Disabled Frenchman ponders suing EasyJet for kicking him off flight

Disabled Frenchman ponders suing EasyJet for kicking him off flight

A hemiplegic Frenchman with a half-paralyzed body who was removed from an EasyJet flight after he had already been helped to get on board found the experience humiliating and is now considering taking the airline to court.

The incident took place on Monday when 33-year-old Nicolas Morvan boarded a flight from Bordeaux–Mérignac International Airport to Lyon. He was traveling to Lyon for the baptism of his niece.

Airport staff helped Morvan, who has difficulties moving, to board the flight, and EasyJet staff approached him only when he was already sitting in his seat.

“The cabin staff asked me if I could take life vest and move to an exit door in case of emergency… I answered ‘No’ as my mother had already noted in the questionnaire a few days earlier,” he said in an interview to Sud-Ouest newspaper.

Then cabin staff went to consult with the captain and then returned to explain that Morvan couldn’t be accommodated on the plane without special assistance. Morvan’s neighbor volunteered to help, but his assistance was reportedly rejected.

“There is something humiliating in this situation,” Morvan told the paper. He said he had waited two hours in the airport before his family could pick him up.

The man’s mother was shocked, too. She said, Morvan had already taken similar trips, but with other airlines.

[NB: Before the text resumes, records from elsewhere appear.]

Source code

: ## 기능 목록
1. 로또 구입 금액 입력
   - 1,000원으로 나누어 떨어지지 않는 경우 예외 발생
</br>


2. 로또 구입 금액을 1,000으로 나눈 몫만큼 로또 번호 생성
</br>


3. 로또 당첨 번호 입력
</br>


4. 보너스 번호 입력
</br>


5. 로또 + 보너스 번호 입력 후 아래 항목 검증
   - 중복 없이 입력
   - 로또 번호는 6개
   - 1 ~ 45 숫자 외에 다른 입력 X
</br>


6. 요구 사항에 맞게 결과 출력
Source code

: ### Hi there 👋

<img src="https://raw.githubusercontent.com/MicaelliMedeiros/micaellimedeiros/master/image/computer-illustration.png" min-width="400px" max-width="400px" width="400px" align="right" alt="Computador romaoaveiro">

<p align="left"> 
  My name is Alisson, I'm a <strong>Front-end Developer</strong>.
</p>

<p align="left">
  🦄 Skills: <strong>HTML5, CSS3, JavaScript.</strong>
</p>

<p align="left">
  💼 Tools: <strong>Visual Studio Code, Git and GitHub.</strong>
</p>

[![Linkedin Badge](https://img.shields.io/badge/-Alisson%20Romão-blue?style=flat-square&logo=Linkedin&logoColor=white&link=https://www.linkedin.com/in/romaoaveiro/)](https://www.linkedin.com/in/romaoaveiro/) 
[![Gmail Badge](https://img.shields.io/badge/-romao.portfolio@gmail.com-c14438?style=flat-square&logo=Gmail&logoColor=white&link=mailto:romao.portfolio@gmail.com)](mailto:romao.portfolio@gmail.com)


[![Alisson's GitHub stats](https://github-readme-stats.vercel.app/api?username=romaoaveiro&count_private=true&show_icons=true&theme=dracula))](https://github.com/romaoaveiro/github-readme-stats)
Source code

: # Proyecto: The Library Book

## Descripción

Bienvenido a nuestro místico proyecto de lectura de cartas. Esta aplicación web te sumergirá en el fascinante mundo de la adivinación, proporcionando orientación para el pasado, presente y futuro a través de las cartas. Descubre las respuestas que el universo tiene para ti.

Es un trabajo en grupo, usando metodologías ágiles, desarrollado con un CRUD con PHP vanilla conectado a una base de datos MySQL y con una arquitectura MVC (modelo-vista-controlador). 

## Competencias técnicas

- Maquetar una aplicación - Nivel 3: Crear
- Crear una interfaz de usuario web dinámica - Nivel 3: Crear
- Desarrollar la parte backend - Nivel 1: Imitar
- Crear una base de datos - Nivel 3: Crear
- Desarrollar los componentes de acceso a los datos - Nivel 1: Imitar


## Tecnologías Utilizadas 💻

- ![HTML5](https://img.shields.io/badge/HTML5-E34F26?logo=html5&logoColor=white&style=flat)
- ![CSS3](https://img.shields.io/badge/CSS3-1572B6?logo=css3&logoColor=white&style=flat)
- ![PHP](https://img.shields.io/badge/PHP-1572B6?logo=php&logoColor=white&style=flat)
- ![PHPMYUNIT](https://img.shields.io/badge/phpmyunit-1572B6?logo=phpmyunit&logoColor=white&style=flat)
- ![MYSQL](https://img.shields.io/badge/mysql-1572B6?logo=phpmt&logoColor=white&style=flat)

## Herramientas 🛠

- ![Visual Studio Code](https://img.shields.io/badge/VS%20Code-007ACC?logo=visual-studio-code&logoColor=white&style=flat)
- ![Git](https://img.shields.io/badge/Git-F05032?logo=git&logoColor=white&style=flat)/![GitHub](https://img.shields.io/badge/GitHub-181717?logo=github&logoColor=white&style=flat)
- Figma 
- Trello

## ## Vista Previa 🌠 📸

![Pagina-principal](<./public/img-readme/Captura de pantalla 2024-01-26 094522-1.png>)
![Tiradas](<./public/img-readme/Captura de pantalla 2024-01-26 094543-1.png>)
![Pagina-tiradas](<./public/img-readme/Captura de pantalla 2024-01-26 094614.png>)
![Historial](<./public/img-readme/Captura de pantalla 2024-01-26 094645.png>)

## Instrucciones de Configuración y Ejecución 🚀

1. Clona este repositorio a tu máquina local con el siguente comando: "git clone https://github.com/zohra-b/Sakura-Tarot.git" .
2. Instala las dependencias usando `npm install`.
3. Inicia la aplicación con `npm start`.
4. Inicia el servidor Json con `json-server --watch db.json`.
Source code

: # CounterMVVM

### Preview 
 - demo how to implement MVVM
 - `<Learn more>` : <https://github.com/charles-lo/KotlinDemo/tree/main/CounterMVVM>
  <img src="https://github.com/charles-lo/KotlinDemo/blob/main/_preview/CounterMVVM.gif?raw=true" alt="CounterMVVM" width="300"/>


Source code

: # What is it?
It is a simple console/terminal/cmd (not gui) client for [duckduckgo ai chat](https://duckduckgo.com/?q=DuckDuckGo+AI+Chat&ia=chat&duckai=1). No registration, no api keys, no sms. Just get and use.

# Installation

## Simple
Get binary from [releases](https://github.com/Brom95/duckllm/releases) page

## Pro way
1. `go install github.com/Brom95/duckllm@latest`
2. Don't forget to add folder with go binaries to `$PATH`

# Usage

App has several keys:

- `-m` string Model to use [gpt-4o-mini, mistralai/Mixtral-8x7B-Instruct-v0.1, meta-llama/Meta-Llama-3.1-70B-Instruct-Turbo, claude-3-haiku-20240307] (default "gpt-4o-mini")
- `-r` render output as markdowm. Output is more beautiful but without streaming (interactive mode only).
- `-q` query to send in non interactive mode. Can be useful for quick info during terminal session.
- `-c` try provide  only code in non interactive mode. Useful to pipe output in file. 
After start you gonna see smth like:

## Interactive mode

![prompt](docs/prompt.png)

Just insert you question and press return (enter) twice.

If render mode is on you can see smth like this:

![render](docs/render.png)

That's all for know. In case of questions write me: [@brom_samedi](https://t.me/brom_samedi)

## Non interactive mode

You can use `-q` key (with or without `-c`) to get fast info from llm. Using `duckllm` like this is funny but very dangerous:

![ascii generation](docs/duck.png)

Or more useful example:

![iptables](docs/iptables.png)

“If we only were warned ahead about the need for assistance during the flight,” she told Sud-Ouest. “Nicolas has flown several times to Lyon with another company and there were no problems.”

Morvan still hopes to travel to Lyon for the baptism of his niece but, before that, he is planning to sue EasyJet.

EasyJet later explained that Morvan “was traveling alone and needed a special assistance to board.” The airlines added that he had been offered a night in a hotel and a place on the next flight with an accompanying guest, but reportedly rejected the offer.

“EasyJet is sorry that Mr Morvan was unable to travel with us and would like to apologize for the experience he had with us. We also would like to reassure the passenger that our crew never intended to upset him,” the airline said in a statement to The Local.

EasyJet was also accused of humiliating a passenger earlier in September, when the mother of an autistic boy complained that her child had a crisis when taking-off and landing on a plane from London Gatwick to Toulouse, and that the staff wouldn’t allow her to take the boy in her arms because he was older than two years old. The boy was, in fact, 2.5 years old.